A Paraíba conquistou a liderança do Nordeste e a segunda posição nacional no número de estudantes matriculados em cursos presenciais no Ensino Superior em relação à população. Com um índice de 2.999,1 matrículas presenciais por 100 mil habitantes, o estado ficou à frente do Piauí (2.610,7) e do Rio Grande do Norte (2.490,1), e, no cenário nacional, atrás apenas do Distrito Federal, conforme dados divulgados pelo Instituto Nacional de Estudos e Pesquisas Educacionais Anísio Teixeira (Inep), referentes ao Censo da Educação Superior 2024.
Quando se considera o universo completo de matrículas, somando presencial e Educação a Distância (EaD), a Paraíba aparece na 13a posição nacional, com 4.581 matrículas por 100 mil habitantes. O Distrito Federal lidera esse ranking geral com 7.750,5; seguido por Santa Catarina (6.059) e Paraná (6.017,3). Na modalidade EaD, o estado ocupa a 24ª posição nacional, sendo o Piauí o líder nordestino na categoria.
O desempenho paraibano sobressai-se especialmente no ensino presencial, o qual o estado lidera o Nordeste em todas as categorias proporcionais. Para o secretário de Ciência, Tecnologia, Inovação e Ensino Superior da Paraíba (Secties), Cláudio Furtado, o resultado reflete os investimentos acumulados ao longo dos últimos anos.
“Essa liderança da Paraíba no Ensino Superior público é muito dos investimentos feitos pelo Governo do Estado nas universidades públicas, financiando pesquisa, financiando permanência e também com todo o trabalho que vem sendo feito já desde o ensino médio.
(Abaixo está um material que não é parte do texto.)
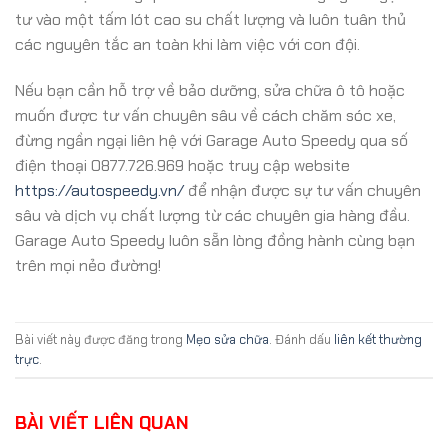
tư vào một tấm lót cao su chất lượng và luôn tuân thủ
các nguyên tắc an toàn khi làm việc với con đội.
Nếu bạn cần hỗ trợ về bảo dưỡng, sửa chữa ô tô hoặc
muốn được tư vấn chuyên sâu về cách chăm sóc xe,
đừng ngần ngại liên hệ với Garage Auto Speedy qua số
điện thoại 0877.726.969 hoặc truy cập website
https://autospeedy.vn/
để nhận được sự tư vấn chuyên
sâu và dịch vụ chất lượng từ các chuyên gia hàng đầu.
Garage Auto Speedy luôn sẵn lòng đồng hành cùng bạn
trên mọi nẻo đường!
Bài viết này được đăng trong
Mẹo sửa chữa
. Đánh dấu
liên kết thường
trực
.
BÀI VIẾT LIÊN QUAN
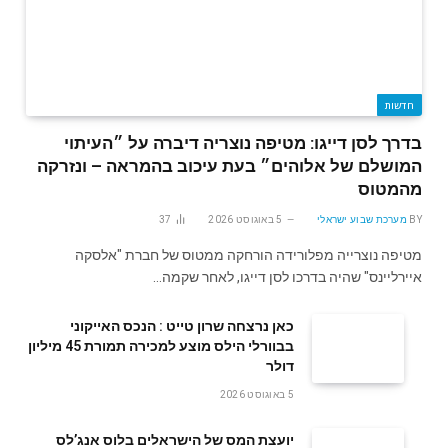
חדשות
בדרך לסן דייגו: מטיפה נוצריה דיברה על ״העיתוי
המושלם של אלוהים״ בעת עיכוב בהמראה – ונזרקה
מהמטוס
BY
מערכת שבוע ישראלי
5 באוגוסט 2026
37
מטיפה נוצרייה מפלורידה הורחקה ממטוס של חברת "אלסקה
איירליינס" שהיה בדרכו לסן דייגו, לאחר שקמה…
‬דולר
5 באוגוסט 2026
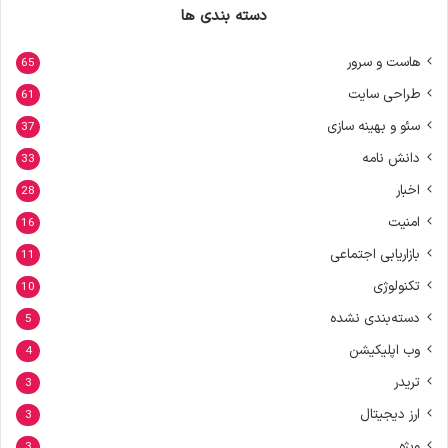
دسته بندی ها
هاست و سرور
65
طراحی سایت
61
سئو و بهینه سازی
37
دانش نامه
33
اخبار
28
امنیت
16
بازاریابی اجتماعی
11
تکنولوژی
10
دسته‌بندی نشده
5
وب اپلیکیشن
4
تریدر
3
ارز دیجیتال
3
ویژه
3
Isso é uma marca de um trabalho que vem sendo realizado há vários anos pelo Governo do Estado e tem sido reafirmado pelo nosso governador Lucas Ribeiro, da importância do Ensino Superior como um motor de desenvolvimento da Paraíba”, afirmou.
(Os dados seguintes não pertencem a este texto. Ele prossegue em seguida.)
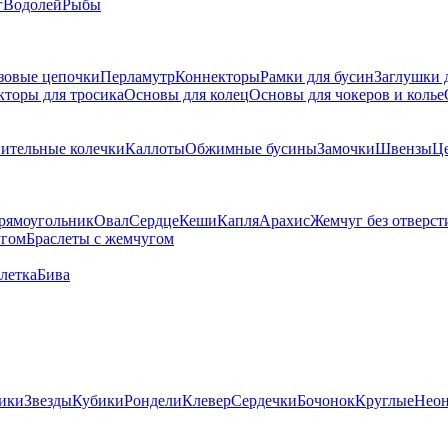
г
Водолей
Рыбы
зовые цепочки
Перламутр
Коннекторы
Рамки для бусин
Заглушки 
кторы для тросика
Основы для колец
Основы для чокеров и колье
ительные колечки
Каллоты
Обжимные бусины
Замочки
Швензы
Ц
рямоугольник
Овал
Сердце
Кеши
Капля
Арахис
Жемчуг без отверст
угом
Браслеты с жемчугом
летка
Бива
ики
Звезды
Кубики
Рондели
Клевер
Сердечки
Бочонок
Круглые
Нео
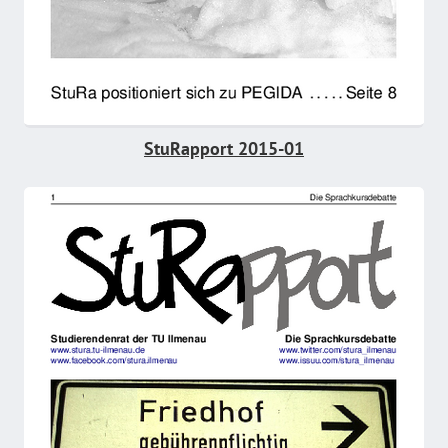
StuRapport 2015-01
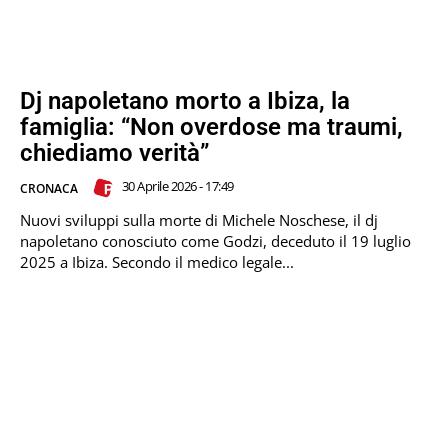
Dj napoletano morto a Ibiza, la
famiglia: “Non overdose ma traumi,
chiediamo verità”
30 Aprile 2026 - 17:49
CRONACA
Nuovi sviluppi sulla morte di Michele Noschese, il dj
napoletano conosciuto come Godzi, deceduto il 19 luglio
2025 a Ibiza. Secondo il medico legale...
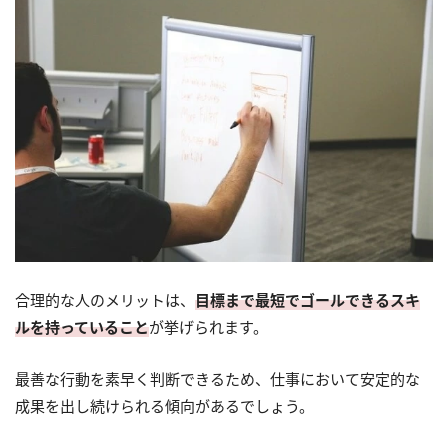
合理的な人のメリットは、
目標まで最短でゴールできるスキ
ルを持っていること
が挙げられます。
最善な行動を素早く判断できるため、仕事において安定的な
成果を出し続けられる傾向があるでしょう。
Entre as iniciativas da Secties e Fundação de Apoio à Pesquisa do Estado da Paraíba (Fapesq) que contribuem para esse cenário, destacam- -se o projeto Limite do Visível, que oferece a jovens de escolas públicas a oportunidade de conquistar um diploma de nível superior em cursos de Tecnologia da Informação; Programa Paraíba sem Fronteiras, como mobilidade internacional para estudantes de graduação e pós-graduação; o Programa Celso Furtado, que conecta a graduação à Educação Básica, promovendo a iniciação científica e o protagonismo juvenil. Além de bolsas de iniciação científica para alunos egressos da rede pública.
Os resultados alcançados pela Paraíba no Ensino Superior também refletem uma política contínua de incentivo à formação acadêmica e permanência universitária. Além de programas já consolidados, o Governo do Estado vem ampliando iniciativas voltadas ao acesso e permanência na graduação, a exemplo do Programa Casa do Estudante — Bolsa Permanência, voltado ao apoio financeiro de universitários; o Ciclo Caminhos da Permanência, focado na assistência estudantil; e as Ações Afirmativas, que incentivam o acesso e a permanência de estudantes negros, indígenas, quilombolas, pessoas com deficiência e outros públicos no Ensino Superior.
A expectativa é que as ações fortaleçam ainda mais os indicadores de matrículas presenciais e conclusão de cursos superiores no estado.
Os dados do Censo da Educação Superior 2024, divulgados pelo Inep, abrangem todas as instituições de Ensino Superior cadastradas no país, públicas e privadas, e são considerados a principal referência para a formulação de políticas educacionais no Brasil.
*Matéria publicada originalmente na edição impressa do dia 26 de maio de 2026.